__TASK__
A single number is the expected answer: the count of lines in the records below that contain "Biosafety".

_ _ _ _

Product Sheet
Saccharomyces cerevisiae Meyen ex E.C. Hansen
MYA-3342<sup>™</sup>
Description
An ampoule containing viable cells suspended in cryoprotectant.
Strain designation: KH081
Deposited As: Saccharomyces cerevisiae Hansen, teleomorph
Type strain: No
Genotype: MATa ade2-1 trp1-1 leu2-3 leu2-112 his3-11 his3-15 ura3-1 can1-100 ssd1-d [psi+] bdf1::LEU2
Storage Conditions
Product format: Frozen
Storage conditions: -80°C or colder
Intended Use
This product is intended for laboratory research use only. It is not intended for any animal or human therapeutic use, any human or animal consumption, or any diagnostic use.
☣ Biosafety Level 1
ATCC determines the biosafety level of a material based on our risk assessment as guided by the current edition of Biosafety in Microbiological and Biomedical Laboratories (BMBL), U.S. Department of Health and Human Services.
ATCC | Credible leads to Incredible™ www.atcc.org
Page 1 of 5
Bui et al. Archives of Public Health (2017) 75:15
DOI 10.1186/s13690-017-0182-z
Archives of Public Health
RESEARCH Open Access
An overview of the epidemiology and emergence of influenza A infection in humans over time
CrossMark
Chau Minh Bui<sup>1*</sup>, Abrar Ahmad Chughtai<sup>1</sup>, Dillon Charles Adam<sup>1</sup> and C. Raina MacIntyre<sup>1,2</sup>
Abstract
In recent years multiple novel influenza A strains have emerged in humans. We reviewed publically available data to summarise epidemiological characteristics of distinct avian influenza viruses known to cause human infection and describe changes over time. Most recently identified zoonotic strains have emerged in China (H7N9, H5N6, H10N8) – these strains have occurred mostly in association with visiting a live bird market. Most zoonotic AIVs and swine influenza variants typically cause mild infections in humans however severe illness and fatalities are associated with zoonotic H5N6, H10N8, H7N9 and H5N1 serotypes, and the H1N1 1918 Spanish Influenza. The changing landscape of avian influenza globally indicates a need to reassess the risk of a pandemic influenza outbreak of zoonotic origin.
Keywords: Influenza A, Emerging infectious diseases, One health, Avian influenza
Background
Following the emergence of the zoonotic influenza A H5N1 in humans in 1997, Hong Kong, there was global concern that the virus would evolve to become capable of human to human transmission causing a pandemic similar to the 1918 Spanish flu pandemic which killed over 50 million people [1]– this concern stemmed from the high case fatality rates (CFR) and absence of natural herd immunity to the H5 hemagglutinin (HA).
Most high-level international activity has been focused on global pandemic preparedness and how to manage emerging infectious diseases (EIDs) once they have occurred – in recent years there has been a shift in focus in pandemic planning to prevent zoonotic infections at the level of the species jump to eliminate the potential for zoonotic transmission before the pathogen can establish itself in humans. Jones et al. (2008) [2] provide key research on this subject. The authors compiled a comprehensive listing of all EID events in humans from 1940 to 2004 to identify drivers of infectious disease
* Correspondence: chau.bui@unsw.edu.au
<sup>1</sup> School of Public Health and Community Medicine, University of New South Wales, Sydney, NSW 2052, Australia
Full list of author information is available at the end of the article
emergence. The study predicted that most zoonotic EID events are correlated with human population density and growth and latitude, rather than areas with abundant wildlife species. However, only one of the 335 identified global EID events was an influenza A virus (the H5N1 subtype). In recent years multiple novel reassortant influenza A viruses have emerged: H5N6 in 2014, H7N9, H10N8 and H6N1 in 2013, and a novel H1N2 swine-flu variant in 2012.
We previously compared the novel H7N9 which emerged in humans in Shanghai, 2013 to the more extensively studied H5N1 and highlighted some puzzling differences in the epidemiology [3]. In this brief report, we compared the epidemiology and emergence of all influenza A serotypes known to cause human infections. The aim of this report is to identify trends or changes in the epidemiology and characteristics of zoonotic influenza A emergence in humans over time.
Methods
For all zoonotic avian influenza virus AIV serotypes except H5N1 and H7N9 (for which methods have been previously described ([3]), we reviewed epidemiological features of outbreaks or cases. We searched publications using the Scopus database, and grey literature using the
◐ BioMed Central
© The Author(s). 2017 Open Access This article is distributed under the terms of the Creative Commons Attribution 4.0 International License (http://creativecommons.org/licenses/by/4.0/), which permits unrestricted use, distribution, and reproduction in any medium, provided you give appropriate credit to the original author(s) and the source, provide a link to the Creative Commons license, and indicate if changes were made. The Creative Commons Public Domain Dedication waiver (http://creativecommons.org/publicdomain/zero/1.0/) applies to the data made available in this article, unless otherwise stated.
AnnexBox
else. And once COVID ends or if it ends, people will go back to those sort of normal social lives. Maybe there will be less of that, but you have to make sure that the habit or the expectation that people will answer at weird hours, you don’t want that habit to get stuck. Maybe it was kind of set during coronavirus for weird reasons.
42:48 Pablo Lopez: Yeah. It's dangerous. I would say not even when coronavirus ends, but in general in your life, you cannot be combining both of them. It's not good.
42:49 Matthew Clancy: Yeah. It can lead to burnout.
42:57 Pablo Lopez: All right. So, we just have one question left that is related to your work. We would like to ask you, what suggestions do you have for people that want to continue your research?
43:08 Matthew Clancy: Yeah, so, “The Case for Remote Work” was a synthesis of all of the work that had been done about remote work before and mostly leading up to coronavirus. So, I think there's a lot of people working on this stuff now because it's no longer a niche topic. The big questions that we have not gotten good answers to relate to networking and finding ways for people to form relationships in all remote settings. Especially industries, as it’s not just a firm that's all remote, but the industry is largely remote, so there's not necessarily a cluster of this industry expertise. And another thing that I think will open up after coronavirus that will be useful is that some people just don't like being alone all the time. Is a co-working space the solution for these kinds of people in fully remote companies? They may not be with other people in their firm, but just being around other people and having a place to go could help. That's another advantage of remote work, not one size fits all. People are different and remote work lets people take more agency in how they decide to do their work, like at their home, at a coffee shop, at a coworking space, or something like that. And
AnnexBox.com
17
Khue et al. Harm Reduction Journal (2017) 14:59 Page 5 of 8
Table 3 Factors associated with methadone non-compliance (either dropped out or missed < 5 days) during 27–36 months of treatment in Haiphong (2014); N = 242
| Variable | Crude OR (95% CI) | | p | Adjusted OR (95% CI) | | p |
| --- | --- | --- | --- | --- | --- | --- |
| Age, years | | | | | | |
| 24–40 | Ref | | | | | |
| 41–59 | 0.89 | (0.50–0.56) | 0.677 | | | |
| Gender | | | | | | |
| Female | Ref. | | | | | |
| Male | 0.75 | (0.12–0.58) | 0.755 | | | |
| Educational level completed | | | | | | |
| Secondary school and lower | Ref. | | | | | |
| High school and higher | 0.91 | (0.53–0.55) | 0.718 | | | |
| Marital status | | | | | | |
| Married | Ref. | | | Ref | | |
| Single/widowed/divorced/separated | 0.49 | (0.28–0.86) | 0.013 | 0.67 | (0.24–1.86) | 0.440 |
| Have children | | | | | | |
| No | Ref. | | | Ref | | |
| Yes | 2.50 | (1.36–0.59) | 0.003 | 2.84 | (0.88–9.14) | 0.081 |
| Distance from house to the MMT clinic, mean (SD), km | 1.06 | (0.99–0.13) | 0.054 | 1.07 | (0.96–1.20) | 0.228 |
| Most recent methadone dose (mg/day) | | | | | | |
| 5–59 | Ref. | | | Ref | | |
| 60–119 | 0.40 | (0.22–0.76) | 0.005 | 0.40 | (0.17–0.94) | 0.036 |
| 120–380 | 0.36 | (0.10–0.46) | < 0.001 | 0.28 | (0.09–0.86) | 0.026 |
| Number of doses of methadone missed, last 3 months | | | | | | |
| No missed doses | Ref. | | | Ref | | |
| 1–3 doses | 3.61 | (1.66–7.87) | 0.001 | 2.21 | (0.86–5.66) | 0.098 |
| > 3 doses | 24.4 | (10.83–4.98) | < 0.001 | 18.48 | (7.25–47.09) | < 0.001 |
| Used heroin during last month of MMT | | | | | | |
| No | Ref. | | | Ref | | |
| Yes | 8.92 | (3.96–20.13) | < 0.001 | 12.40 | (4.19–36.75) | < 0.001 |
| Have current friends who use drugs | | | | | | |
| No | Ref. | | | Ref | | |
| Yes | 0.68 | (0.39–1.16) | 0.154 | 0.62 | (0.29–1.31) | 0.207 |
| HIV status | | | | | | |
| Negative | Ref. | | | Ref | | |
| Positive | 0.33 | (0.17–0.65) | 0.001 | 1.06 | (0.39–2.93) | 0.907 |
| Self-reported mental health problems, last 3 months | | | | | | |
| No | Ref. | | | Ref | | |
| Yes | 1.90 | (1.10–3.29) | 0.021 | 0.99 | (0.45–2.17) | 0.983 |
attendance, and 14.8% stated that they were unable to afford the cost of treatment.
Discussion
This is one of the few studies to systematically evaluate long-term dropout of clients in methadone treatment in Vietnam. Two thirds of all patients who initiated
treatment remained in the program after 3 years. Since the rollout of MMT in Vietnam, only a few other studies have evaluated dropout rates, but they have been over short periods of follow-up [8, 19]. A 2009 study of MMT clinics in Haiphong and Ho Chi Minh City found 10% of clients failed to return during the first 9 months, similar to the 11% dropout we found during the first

_ _ _ _

__RESULT FOR THIS TASK__
2